▶ [Objectif de l'exercice]: Dans le texte à lire ci-dessous, consacré à Unicorn Wars, relevez tous les ingrédients traditionnels de l'animation pour enfants que le film convoque.

▶ [Texte à lire]:
Depuis qu’un conflit ancestral les a expulsés de la Forêt magique, les Oursons nourrissent le projet de prendre leur revanche sur les Licornes et de les en déloger. Un peloton de jeunes recrues, après avoir suivi un stage d’entraînement dans un camp militaire, y est dépêché. Parmi elles, Célestin, un psychopathe persuadé que le sang des licornes lui donnera la vie éternelle, et son frère jumeau, Dodu.

Dans la filiation de Psiconautas, le précédent film de Alberto Vázquez, Unicorn Wars est un dessin animé paradoxal. Il convoque pour mieux les subvertir les ingrédients traditionnels de l’animation pour enfants : les oursons, les licornes, les câlins et les tons pastels. Son titre sonne comme un oxymore. Sa graphie sur l’affiche l’illustre : un point en forme de cœur surmonte le i de Unicorn, mais les lettres de Wars bavent comme dans les films d’horreur. Sous ce titre, on voit, qui s’opposent, trois oursons mignons en jaune, bleu turquoise et rose, menacés par trois licornes noires au regard inquiétant.

▶ [Données présentées]:
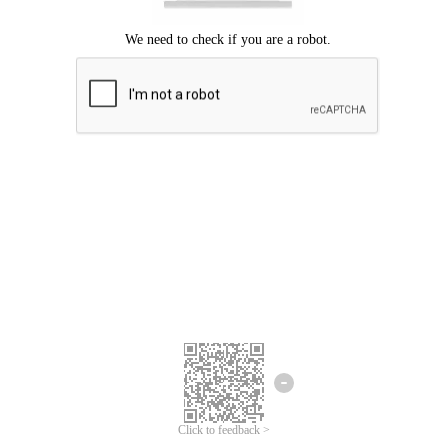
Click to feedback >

--

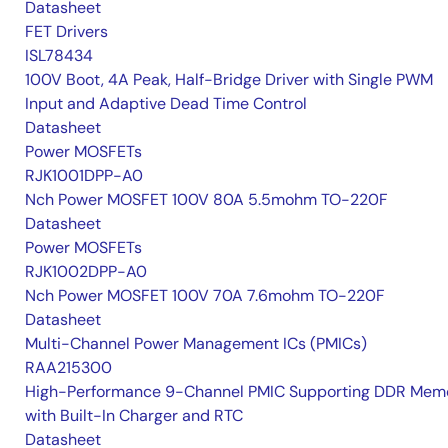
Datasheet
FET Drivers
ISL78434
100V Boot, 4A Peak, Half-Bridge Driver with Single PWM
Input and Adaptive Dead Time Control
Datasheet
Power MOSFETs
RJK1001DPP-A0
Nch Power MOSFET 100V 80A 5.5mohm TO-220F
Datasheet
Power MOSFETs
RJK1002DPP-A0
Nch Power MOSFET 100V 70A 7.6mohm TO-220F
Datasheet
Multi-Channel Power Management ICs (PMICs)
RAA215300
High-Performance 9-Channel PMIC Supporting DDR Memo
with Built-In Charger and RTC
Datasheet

---

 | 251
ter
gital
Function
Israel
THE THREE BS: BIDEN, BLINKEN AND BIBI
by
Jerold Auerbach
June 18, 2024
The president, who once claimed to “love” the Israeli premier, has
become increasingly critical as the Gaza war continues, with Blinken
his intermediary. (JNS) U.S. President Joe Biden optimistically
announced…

▶ [Résultat obtenu]: les oursons, les licornes, les câlins, les tons pastels